Do banks really erase our data at a click of a button, if the age of GDPR comes?
2018.05.03. 08:00 | Hírek |
A magyar verzió itt olvasható.
This is the part 3 of 4-part series of articles. <<< Part 1 <<< Part 2
In the first part of our 4-part series of articles, we discussed in general what changes does GDPR bring in our financial habits and in the second part, we covered specific details about it. So far, we talked about profiling and automated decision making but what’s the deal when we leave the bank or just request to erase our data. Bancard Ltd. expert Gabriella Tóth-Haász responds to the questions of Bankkártya.hu.
Péter Homa, Bankkártya.hu (BKHU): - A few years ago, I closed my account at one of the banks, which had been operating for 17 years or so by then, and two years after I went again to the same bank for a new product and to my greatest surprise all of my previous data was offered by the system. I’m sure those data were not from the residential address archives because unique data were there, such as a private PO box address. I was astonished that after breaking off contact with the bank, my data were stored nonetheless, and what’s more, they were offered at recontracting. Back then I thought it was an infringement, but can it be that the FOIA allowed this till now?
Gabriella Tóth-Haász (H.G.): - FOIA is one of the strictest data protection act in Europe and it included provisions on erasure, however, I’d rather say it wasn’t regulated this way. This one irretrievable erasure and the client’s right to “be forgotten” has not been declared so far. Banks have already been working with depersonalized and anonymized data in test systems, which were derived from old client data, so in most cases they were accessible in some way. This means the banks retained these data and they could reload and use them from some inactive files when needed. Theoretically, from May 25th, 2018 they will not be allowed to do that, if the client breaks off contact with the bank and does not give consent for further data handling. In this case, it will be difficult to find claim for further data handling that enables a bank to handle inactive client data nonetheless (unless provisioned by an act, such as the Accountancy Act), furthermore, an even more interesting case will be the right to data portability, which says that the subject shall have the right to receive the personal data concerning him or her in a “commonly used and machine-readable format” and have the right to transmit those data to another controller.

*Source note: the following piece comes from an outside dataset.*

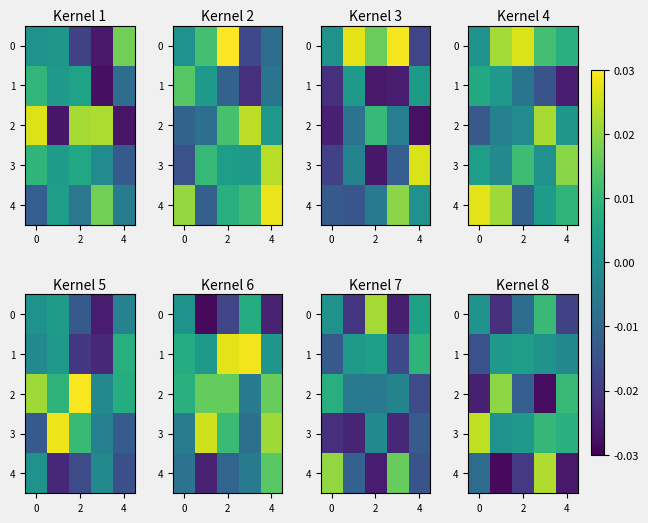

How many values in row_1 are below zero?

2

How the bank will accomplish this interests many. Of course, the data can still be stored with a data protection ID for statistical purposes.
BKHU: - And you surely cannot trace a client back from this?
H.G: - The point of the new regulation is to make the client unidentifiable. Regarding the previous example, it will not be possible that a client, who terminated his/her contract years ago and is not the client of the bank, enters the branch and his/her old data is reoffered. He/she must be established in the bank systems as an entirley new client.
BKHU: - Are these complex bank systems, that sometimes consist of several subsystems, really going to be able to do this from May 25th, 2018 as we have been talking about it? Isn’t it a utopia?
H.G: - Banks must have gone through this part of the preparation process. This preparation must have started with mapping the data management processes. This resulted in the establishment of a map that reveals where and at what services are each of the client data managed in the architecture. This was necessary for certain erasure from everywhere, if the data needed to be erased. It is indeed not as simple as that to be able to erase the data from all systems, if that one delete button is pressed.
First, you have to know the number of instances that certain data appears, what is its purpose and on what claims is it handled. It may indeed occur that its data management claim has been withdrawn for one data management purpose in a certain system but in another system the data is still legally handled. It can be determined what data is to be erased and what isn’t based on this data map. What needs to be erased, however, must be erased indeed.